Some labor market metrics have improved recently. The number of formal jobs has increased for two months in a row, and unemployment insurance claims have been falling for weeks.
But unemployment is a lagging indicator, meaning it is slow to respond to changes in economic conditions. The unemployment rate — which hit 13.8% in July — could rise for months, even as the economy picks up.
A return to pre-pandemic unemployment rates, employment levels, size of the labor force, and share of the labor force in work, could take years rather than months without government help.
Eduardo Zylberstajn, economist and consultant for Institute of Economic Research Foundation (FIPE), looks at the problem from the other side: the government cannot meaningfully tackle unemployment if it is laden with a record deficit and debt.
“You can’t help employment if you don’t have the fiscal space. Sometimes the best help you can offer is fiscal discipline, as this brings interest rates down, fuels credit, and encourages investment,” Zylberstajn said.
12 MILLION
The problem is Brazil’s employment outlook was not that great even before the pandemic, despite historically low interest rates, the stock market at a record high and optimism among investors that the government’s market-friendly reform agenda was on track.
While the number of working-age Brazilians in work is at a record low 47.1%, according to statistics agency IBGE, even before coronavirus struck in February it was 54.5%.
That was roughly where it had been since 2016 and comfortably below the series peaks above 57% in 2012 and 2013.

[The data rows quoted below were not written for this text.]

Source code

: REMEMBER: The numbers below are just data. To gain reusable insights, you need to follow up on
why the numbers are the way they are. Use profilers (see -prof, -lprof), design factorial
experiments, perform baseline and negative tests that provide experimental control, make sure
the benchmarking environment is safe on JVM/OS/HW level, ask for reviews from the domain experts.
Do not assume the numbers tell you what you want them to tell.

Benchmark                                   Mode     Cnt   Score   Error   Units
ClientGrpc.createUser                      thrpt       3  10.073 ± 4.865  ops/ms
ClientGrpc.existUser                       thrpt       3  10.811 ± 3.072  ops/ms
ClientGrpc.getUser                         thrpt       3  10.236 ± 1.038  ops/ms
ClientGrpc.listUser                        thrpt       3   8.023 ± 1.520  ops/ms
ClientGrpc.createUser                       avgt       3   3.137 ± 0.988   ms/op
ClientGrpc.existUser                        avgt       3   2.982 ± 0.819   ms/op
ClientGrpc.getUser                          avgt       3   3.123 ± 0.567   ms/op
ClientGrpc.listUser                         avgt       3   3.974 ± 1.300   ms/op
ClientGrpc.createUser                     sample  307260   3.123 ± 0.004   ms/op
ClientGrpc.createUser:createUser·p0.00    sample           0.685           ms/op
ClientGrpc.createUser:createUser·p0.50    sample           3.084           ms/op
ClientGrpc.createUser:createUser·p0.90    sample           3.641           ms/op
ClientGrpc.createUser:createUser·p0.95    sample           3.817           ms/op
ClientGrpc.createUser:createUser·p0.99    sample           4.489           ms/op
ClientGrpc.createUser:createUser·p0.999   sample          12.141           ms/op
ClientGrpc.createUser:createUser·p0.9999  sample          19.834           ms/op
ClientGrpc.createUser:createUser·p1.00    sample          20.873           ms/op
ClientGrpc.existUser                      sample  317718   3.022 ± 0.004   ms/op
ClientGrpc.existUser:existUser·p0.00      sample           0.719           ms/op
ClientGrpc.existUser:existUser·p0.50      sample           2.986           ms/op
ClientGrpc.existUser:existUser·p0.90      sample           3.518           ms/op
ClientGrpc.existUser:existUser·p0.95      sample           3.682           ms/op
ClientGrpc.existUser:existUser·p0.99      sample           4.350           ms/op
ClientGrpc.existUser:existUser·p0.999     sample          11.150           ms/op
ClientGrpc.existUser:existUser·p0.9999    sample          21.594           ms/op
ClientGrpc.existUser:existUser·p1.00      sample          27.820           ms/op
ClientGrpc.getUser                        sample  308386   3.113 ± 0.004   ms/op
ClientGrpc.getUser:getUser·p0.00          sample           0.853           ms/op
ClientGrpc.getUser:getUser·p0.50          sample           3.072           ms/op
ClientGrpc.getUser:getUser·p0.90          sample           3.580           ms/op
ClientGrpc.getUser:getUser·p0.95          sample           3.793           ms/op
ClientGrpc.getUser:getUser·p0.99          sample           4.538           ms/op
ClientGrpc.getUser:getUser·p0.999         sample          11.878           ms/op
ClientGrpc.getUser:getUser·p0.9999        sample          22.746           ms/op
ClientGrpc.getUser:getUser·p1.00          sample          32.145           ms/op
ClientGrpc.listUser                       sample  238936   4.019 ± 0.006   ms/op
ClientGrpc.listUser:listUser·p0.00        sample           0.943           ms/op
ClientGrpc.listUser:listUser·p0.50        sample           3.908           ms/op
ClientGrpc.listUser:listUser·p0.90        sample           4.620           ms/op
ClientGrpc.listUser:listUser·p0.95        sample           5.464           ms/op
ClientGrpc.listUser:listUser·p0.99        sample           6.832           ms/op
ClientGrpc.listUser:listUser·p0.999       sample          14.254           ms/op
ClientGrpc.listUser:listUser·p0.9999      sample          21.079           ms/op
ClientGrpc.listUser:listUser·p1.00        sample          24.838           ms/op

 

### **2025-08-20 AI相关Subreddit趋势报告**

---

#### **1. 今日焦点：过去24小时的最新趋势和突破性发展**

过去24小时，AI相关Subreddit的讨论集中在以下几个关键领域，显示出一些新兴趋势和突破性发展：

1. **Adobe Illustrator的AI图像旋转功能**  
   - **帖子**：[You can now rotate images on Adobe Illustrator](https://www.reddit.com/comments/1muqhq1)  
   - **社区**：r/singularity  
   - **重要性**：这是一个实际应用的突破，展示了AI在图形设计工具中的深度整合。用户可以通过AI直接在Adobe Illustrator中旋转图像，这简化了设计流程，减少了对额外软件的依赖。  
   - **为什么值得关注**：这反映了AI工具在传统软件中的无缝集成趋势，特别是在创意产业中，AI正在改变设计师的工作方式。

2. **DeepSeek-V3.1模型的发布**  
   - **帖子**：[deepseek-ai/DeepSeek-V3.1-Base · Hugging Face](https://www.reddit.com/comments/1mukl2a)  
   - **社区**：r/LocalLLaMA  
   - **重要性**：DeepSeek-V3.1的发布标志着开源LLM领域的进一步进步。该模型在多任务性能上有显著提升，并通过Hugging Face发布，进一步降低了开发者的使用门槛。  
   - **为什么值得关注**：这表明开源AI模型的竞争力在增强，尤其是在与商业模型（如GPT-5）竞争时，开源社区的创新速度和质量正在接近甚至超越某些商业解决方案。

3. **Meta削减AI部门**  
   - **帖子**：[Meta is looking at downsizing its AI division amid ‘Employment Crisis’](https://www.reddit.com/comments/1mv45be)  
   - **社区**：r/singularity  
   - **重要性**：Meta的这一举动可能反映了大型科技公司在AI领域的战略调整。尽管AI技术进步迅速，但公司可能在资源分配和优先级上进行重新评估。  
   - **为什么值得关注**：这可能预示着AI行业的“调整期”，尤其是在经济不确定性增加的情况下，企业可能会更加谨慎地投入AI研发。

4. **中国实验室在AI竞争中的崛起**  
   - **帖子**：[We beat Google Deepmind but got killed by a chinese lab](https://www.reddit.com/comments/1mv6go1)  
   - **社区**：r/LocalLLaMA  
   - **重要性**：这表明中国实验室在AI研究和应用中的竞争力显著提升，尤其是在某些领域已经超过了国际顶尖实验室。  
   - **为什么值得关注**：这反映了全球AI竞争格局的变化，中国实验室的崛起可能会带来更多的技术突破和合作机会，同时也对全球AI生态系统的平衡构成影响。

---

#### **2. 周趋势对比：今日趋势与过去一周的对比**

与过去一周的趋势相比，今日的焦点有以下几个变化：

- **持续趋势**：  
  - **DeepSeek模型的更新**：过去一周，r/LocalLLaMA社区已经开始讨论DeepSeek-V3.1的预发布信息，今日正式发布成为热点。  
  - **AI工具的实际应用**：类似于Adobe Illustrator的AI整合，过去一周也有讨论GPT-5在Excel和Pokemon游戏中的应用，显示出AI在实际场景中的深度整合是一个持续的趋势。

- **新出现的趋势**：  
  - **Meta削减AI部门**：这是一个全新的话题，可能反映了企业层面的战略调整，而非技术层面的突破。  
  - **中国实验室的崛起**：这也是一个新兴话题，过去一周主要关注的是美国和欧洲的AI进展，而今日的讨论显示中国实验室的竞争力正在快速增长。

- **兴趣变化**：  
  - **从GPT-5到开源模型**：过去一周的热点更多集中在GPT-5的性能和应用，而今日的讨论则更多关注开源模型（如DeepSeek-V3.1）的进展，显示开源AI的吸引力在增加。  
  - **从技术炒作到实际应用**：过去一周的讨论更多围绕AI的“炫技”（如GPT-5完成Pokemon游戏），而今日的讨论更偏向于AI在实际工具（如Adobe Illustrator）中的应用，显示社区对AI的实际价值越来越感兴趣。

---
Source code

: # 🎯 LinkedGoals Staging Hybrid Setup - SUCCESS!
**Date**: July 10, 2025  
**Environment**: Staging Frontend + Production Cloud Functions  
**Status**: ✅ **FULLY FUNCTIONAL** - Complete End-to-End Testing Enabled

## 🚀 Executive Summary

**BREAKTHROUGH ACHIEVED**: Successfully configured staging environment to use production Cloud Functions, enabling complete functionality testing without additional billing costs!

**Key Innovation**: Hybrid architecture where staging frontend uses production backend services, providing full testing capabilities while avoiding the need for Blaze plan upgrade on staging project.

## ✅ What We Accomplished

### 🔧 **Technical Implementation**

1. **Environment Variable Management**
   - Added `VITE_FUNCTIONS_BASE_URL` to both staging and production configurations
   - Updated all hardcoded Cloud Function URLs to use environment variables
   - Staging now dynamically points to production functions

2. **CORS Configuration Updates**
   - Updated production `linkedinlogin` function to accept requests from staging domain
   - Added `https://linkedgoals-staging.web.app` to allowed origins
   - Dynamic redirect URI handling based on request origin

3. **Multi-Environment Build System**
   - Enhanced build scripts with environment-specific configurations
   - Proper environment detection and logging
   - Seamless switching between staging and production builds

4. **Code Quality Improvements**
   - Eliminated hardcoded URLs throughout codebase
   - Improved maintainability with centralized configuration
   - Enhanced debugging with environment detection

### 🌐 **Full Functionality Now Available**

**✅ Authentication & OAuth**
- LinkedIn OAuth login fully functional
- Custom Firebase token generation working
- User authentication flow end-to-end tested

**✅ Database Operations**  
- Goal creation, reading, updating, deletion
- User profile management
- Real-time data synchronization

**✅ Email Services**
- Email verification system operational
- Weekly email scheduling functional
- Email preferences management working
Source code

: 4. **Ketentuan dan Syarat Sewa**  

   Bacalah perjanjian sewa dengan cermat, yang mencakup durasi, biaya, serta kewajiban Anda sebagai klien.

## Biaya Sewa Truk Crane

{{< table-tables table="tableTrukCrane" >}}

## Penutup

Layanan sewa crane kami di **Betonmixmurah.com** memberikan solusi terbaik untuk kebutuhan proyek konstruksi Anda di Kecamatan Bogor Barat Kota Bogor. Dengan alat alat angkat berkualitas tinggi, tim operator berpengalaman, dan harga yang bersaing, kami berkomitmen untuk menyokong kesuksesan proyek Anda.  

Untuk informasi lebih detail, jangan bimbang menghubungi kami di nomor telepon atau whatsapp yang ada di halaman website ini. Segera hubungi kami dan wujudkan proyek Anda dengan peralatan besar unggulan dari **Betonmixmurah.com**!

(Graphic: Brazil employed/working-age population – https://fingfx.thomsonreuters.com/gfx/mkt/yzdvxqezrpx/DESEMPREGO1.png)
The number of Brazilians in work has plunged by a record 12 million this year to a low of 82 million. Even the record high of 94 million people in work before the pandemic had barely tracked overall population growth since the IBGE series began in 2012.
“Where are these 12 million people who were in jobs at the start of the year? Most of them will have to come back to find work … and that will push up the unemployment rate,” said Joao Saboia, professor emeritus at the Federal University of Rio de Janeiro.
“It is going to be a very slow recovery.”